Nuns of the Above Boulder Dedication
Saturday, March 30th
AIDS Memorial Grove
Golden Gate Park
Please join the Sisters of Perpetual Indulgence for the dedication of the first permanent Sister memorial in the world: the Nuns of the Above Boulder in the National AIDS Memorial Grove. A few months ago my office helped organize a fundraising event for the Nuns of the Above Boulder, which is a wonderful tribute to so many members of our community.

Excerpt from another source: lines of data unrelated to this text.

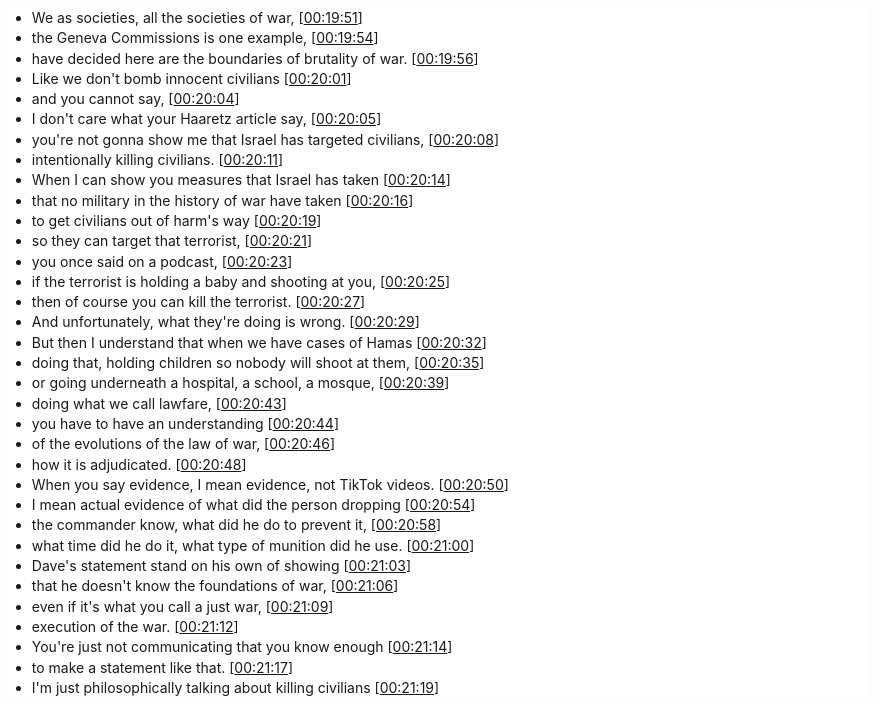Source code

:*  We as societies, all the societies of war, [[00:19:51](https://www.youtube.com/watch?v=TRuhZO2dHLs&t=1191.76s)]
*  the Geneva Commissions is one example, [[00:19:54](https://www.youtube.com/watch?v=TRuhZO2dHLs&t=1194.6s)]
*  have decided here are the boundaries of brutality of war. [[00:19:56](https://www.youtube.com/watch?v=TRuhZO2dHLs&t=1196.68s)]
*  Like we don't bomb innocent civilians [[00:20:01](https://www.youtube.com/watch?v=TRuhZO2dHLs&t=1201.28s)]
*  and you cannot say, [[00:20:04](https://www.youtube.com/watch?v=TRuhZO2dHLs&t=1204.2s)]
*  I don't care what your Haaretz article say, [[00:20:05](https://www.youtube.com/watch?v=TRuhZO2dHLs&t=1205.4s)]
*  you're not gonna show me that Israel has targeted civilians, [[00:20:08](https://www.youtube.com/watch?v=TRuhZO2dHLs&t=1208.16s)]
*  intentionally killing civilians. [[00:20:11](https://www.youtube.com/watch?v=TRuhZO2dHLs&t=1211.96s)]
*  When I can show you measures that Israel has taken [[00:20:14](https://www.youtube.com/watch?v=TRuhZO2dHLs&t=1214.16s)]
*  that no military in the history of war have taken [[00:20:16](https://www.youtube.com/watch?v=TRuhZO2dHLs&t=1216.8799999999999s)]
*  to get civilians out of harm's way [[00:20:19](https://www.youtube.com/watch?v=TRuhZO2dHLs&t=1219.56s)]
*  so they can target that terrorist, [[00:20:21](https://www.youtube.com/watch?v=TRuhZO2dHLs&t=1221.72s)]
*  you once said on a podcast, [[00:20:23](https://www.youtube.com/watch?v=TRuhZO2dHLs&t=1223.72s)]
*  if the terrorist is holding a baby and shooting at you, [[00:20:25](https://www.youtube.com/watch?v=TRuhZO2dHLs&t=1225.2s)]
*  then of course you can kill the terrorist. [[00:20:27](https://www.youtube.com/watch?v=TRuhZO2dHLs&t=1227.6799999999998s)]
*  And unfortunately, what they're doing is wrong. [[00:20:29](https://www.youtube.com/watch?v=TRuhZO2dHLs&t=1229.56s)]
*  But then I understand that when we have cases of Hamas [[00:20:32](https://www.youtube.com/watch?v=TRuhZO2dHLs&t=1232.28s)]
*  doing that, holding children so nobody will shoot at them, [[00:20:35](https://www.youtube.com/watch?v=TRuhZO2dHLs&t=1235.6399999999999s)]
*  or going underneath a hospital, a school, a mosque, [[00:20:39](https://www.youtube.com/watch?v=TRuhZO2dHLs&t=1239.24s)]
*  doing what we call lawfare, [[00:20:43](https://www.youtube.com/watch?v=TRuhZO2dHLs&t=1243.1599999999999s)]
*  you have to have an understanding [[00:20:44](https://www.youtube.com/watch?v=TRuhZO2dHLs&t=1244.6799999999998s)]
*  of the evolutions of the law of war, [[00:20:46](https://www.youtube.com/watch?v=TRuhZO2dHLs&t=1246.2s)]
*  how it is adjudicated. [[00:20:48](https://www.youtube.com/watch?v=TRuhZO2dHLs&t=1248.76s)]
*  When you say evidence, I mean evidence, not TikTok videos. [[00:20:50](https://www.youtube.com/watch?v=TRuhZO2dHLs&t=1250.48s)]
*  I mean actual evidence of what did the person dropping [[00:20:54](https://www.youtube.com/watch?v=TRuhZO2dHLs&t=1254.76s)]
*  the commander know, what did he do to prevent it, [[00:20:58](https://www.youtube.com/watch?v=TRuhZO2dHLs&t=1258.08s)]
*  what time did he do it, what type of munition did he use. [[00:21:00](https://www.youtube.com/watch?v=TRuhZO2dHLs&t=1260.32s)]
*  Dave's statement stand on his own of showing [[00:21:03](https://www.youtube.com/watch?v=TRuhZO2dHLs&t=1263.8s)]
*  that he doesn't know the foundations of war, [[00:21:06](https://www.youtube.com/watch?v=TRuhZO2dHLs&t=1266.36s)]
*  even if it's what you call a just war, [[00:21:09](https://www.youtube.com/watch?v=TRuhZO2dHLs&t=1269.68s)]
*  execution of the war. [[00:21:12](https://www.youtube.com/watch?v=TRuhZO2dHLs&t=1272.28s)]
*  You're just not communicating that you know enough [[00:21:14](https://www.youtube.com/watch?v=TRuhZO2dHLs&t=1274.2s)]
*  to make a statement like that. [[00:21:17](https://www.youtube.com/watch?v=TRuhZO2dHLs&t=1277.76s)]
*  I'm just philosophically talking about killing civilians [[00:21:19](https://www.youtube.com/watch?v=TRuhZO2dHLs&t=1279.52s)]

|Scott speaking at an Organizing for Action press conference about how sequestration will affect HIV/AIDS funding |
Castro Streetscape Community Meeting
Wednesday, April 3rd
Please join us to hear about design plans from city staff and to add your input to the Castro Streetscape project. To stay up-to-date on the project, add yourself to the project's mailing list by signing-up at: http://signup.sfplanning.org. Just check the box for the "Castro Street Design Project."
Harvey Milk Civil Rights Academy
19th Street (between Collingwood and Diamond)
LGBT Volunteer Income Tax Assistance Clinic
Saturday April 6th
Low-income households can take advantage of a FREE tax filing assistance clinic. Skilled volunteers will make sure that your taxes are filed correctly, confidentially and securely. Registered domestic partners and same sex married couples are welcome, and childcare is available upon request. Appointments are strongly encouraged. Maximum household income is $51,000. To reserve a spot, please email firstname.lastname@example.org.
Come see this month's FREE Tot Concert at the Upper Noe Valley Rec Center. The concert is for all ages, and is sponsored by the Friends of Noe Valley Recreation Center.